2,229 views

If $\mid -2X+9\mid =3$ then the possible value of $\mid -X\mid -X^2$ would be:

1. $30$
2. $-30$
3. $-42$
4. $42$

$\text{Given }\left | -2X +9 \right | = 3,$

$\Rightarrow -2X +9 = 3 \text{ or } -\left (-2X +9 \right ) = 3,$

$\Rightarrow X = 3 \text{ or } X = 6,$

$\Rightarrow \left | -X \right |-X^{2} = \left | -3 \right |-3^{2} = -6 \text{ or } \left | -X \right |-X^{2} = \left | -6 \right |-6^{2} = -30,$

$\text{ Thus B is the correct option. }$

$\Rightarrow -2X +9 = 3 \text{ or } -\left (-2X +9 \right ) = 3,$

$\Rightarrow X = 3 \text{ or } X = 6,$

$\Rightarrow \left | -X \right |-X^{2} = \left | -3 \right |-3^{2} = -6 \text{ or } \left | -X \right |-X^{2} = \left | -6 \right |-6^{2} = -30,$

why $\Rightarrow \left | -X \right |-X^{2}$

this is not opened up for both positive and negative

like for x>0  ,  $\Rightarrow -X -X^{2}$

and for x<0 ,   $\Rightarrow X -X^{2}$

Then both B and C are correct.

pls help!

@Pranavpurkar

There are two ways to do it.

First way like you are trying to do i.e. :

$Y= |-X| \ – \ X^2$

Case 1: when $-X \geq 0$ or $X \leq 0$ then $Y = -X \ – \ X^2$

Case 2: when $-X \leq 0$ or $X \geq 0$ then $Y = X \ – \ X^2$

Since, $X$ is positive here, so you have to apply case 2 here.
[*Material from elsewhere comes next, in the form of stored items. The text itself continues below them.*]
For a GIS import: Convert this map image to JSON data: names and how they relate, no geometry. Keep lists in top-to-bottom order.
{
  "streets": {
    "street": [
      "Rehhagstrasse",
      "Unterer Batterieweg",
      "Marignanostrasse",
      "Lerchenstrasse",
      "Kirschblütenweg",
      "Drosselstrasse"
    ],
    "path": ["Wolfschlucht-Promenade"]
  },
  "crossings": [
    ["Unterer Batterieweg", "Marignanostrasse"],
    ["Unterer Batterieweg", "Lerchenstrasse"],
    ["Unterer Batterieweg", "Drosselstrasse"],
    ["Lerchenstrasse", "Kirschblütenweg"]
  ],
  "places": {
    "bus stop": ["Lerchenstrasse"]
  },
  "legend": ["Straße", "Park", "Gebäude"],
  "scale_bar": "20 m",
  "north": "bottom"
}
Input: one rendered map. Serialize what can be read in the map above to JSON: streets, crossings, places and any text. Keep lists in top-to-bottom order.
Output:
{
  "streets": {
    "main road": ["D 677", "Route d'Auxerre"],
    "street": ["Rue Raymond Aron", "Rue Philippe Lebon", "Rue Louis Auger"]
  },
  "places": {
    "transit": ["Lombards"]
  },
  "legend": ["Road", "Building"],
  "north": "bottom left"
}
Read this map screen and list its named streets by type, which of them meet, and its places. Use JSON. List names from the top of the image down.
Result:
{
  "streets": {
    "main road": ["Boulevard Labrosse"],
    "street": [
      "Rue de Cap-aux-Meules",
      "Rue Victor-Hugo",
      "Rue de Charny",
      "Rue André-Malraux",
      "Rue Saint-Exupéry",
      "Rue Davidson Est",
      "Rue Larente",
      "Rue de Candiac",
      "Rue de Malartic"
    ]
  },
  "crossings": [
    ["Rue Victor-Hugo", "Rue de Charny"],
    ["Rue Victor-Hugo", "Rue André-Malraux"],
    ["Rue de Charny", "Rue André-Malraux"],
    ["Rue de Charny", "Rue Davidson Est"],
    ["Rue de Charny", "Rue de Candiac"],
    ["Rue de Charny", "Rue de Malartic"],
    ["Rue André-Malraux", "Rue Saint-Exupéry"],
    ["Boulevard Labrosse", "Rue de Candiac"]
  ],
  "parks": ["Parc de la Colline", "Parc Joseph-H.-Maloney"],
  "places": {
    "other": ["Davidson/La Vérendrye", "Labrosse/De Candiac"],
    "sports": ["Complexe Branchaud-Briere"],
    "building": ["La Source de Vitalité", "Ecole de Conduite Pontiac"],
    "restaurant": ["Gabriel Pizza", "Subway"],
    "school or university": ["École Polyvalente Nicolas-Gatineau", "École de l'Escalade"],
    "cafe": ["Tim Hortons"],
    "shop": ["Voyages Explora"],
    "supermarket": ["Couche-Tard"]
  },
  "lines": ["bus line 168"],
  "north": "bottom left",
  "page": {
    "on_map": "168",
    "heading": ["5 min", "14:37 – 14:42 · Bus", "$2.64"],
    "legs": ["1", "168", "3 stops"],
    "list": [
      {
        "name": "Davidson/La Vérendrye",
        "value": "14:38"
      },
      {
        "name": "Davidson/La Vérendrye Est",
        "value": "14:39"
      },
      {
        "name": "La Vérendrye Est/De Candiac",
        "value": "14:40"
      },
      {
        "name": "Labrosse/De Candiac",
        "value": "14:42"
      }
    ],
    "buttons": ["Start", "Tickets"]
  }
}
Another way is to use one of the other definitions of $|X|$ in which you don’t have to consider cases i.e.

$$|X| = \sqrt{X^2}$$

So, Here, $Y= |-X| \ – \ X^2 = \sqrt{(-X)^2} \ – \ X^2 = X \ – \ X^2$

It will handle both positive and negative values of $X.$

@ankitgupta.1729 Thankyou sir!

i got my mistake :)

Given :   |-2X + 9|=3

there will be 2 cases :

1. if (-2X+9) >= 0 ,                   2.   if (-2X + 9) < 0

-2X+9 = 3                               -(-2X+9) = 3

-2X = -6                                      2X-9=3

X = 3                                        X=12/2 = 6

Now, put these values in |-$X$| - $X^{2}$

1.    |-$3$|-$3^{2}$                                   2.    |-$6$|-$6^{2}$

-(-3)-9                                              -(-6)-36

3-9                                                  6-36

-6                                                     -30

so, -30 matches here.

Given  is |−2X+9|=3

removing mod operator with both sign
case 1 : if |−2X+9|>=0 mod will open with positive sign  i.e. (-2x+9)>=0

hence x<4.5

⇒ (−2X+9)=3

⇒  x=3   (accepted)

|-X|-X^2 = |3|-9= -6

case 2 : if |−2X+9|<0 mod will open with negative sign  i.e. (-2x+9)<0

hence x>4.5

⇒     (−2X+9)=-3

⇒     x=6 (accepted)

now put value x=6 in

|-X|-X^2 = |-6|-36= -30

option that matches is B

Thus B is the correct option

Isn’t 3 < 4.5?